» Task
Copy every one of the records below word for word, leaving the pictures out of your answer.

» Data shown
════════════════

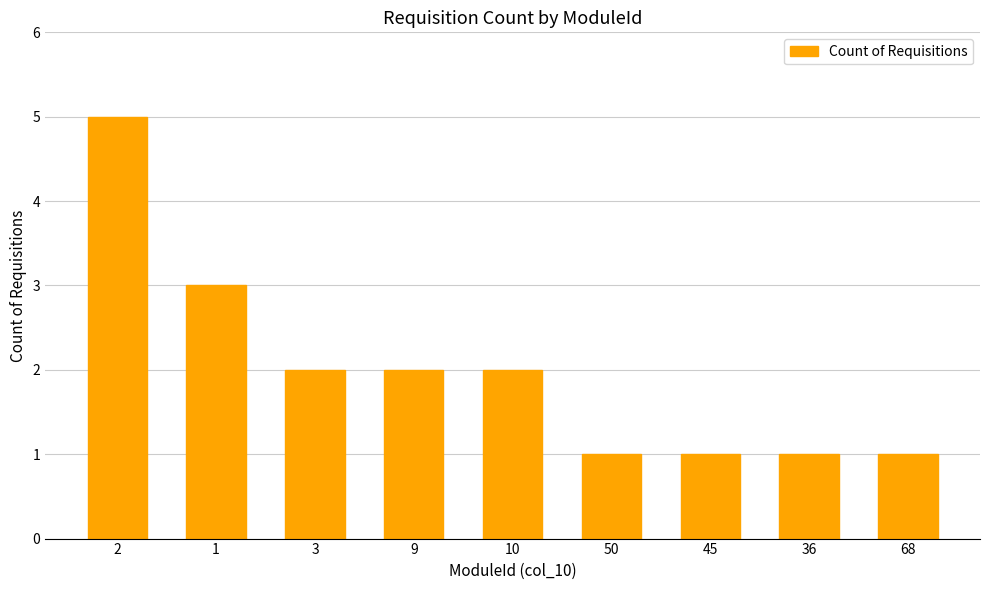

The chart shows a value of 2 at 1. True or false?

False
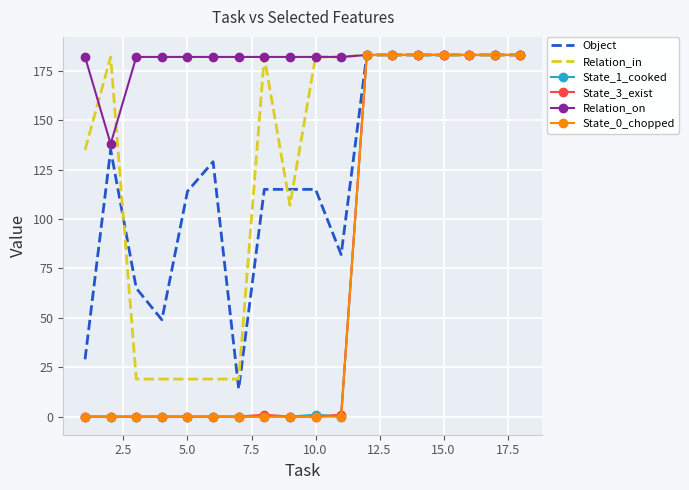

Which series has the largest total across all categories?

Relation_on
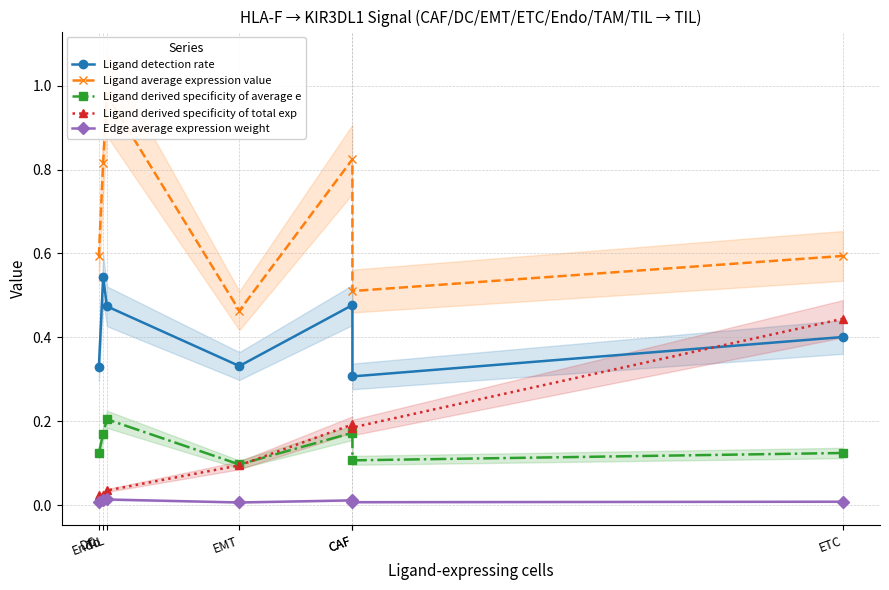

Which series changed the most between DC and Endo?

Ligand average expression value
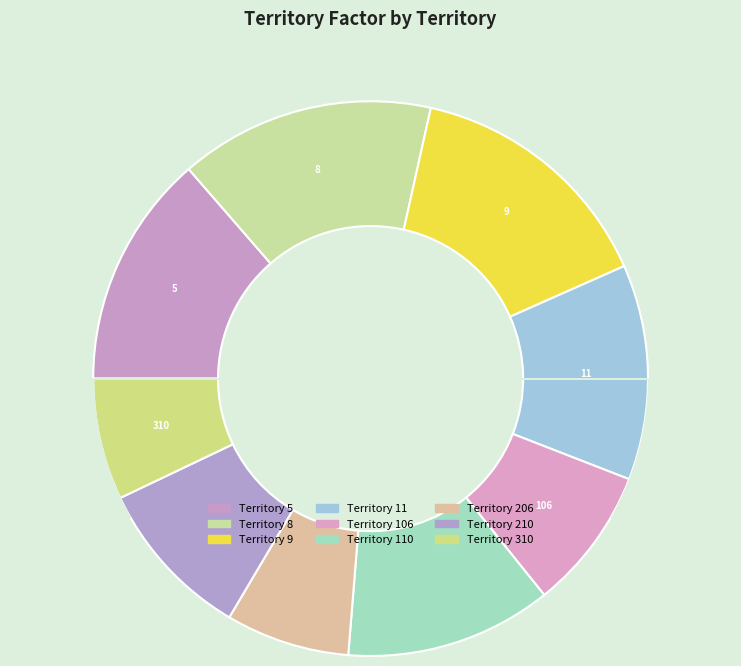

How many segments does this pie chart have?

9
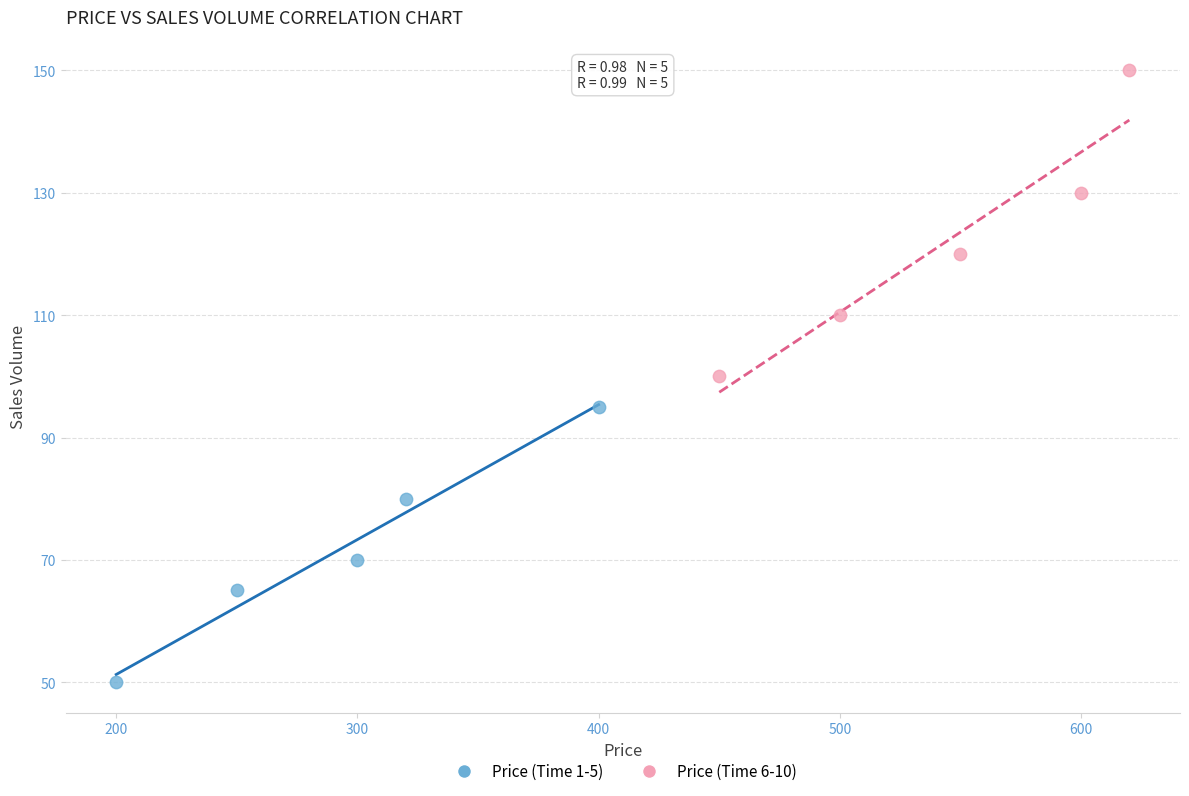

Which series contains the lowest Y value?

Price (Time 1-5)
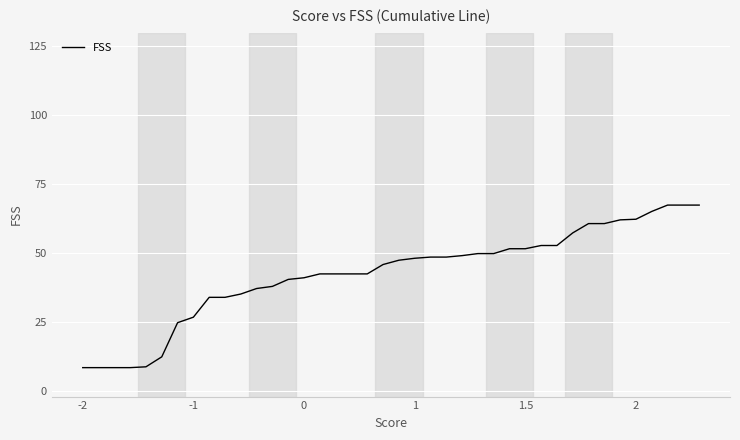

What is the greatest value displayed?

67.5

════════════════

» Solution for this problem
The chart shows a value of 2 at 1. True or false?

False

Which series has the largest total across all categories?

Relation_on

Which series changed the most between DC and Endo?

Ligand average expression value

How many segments does this pie chart have?

9

Which series contains the lowest Y value?

Price (Time 1-5)

What is the greatest value displayed?

67.5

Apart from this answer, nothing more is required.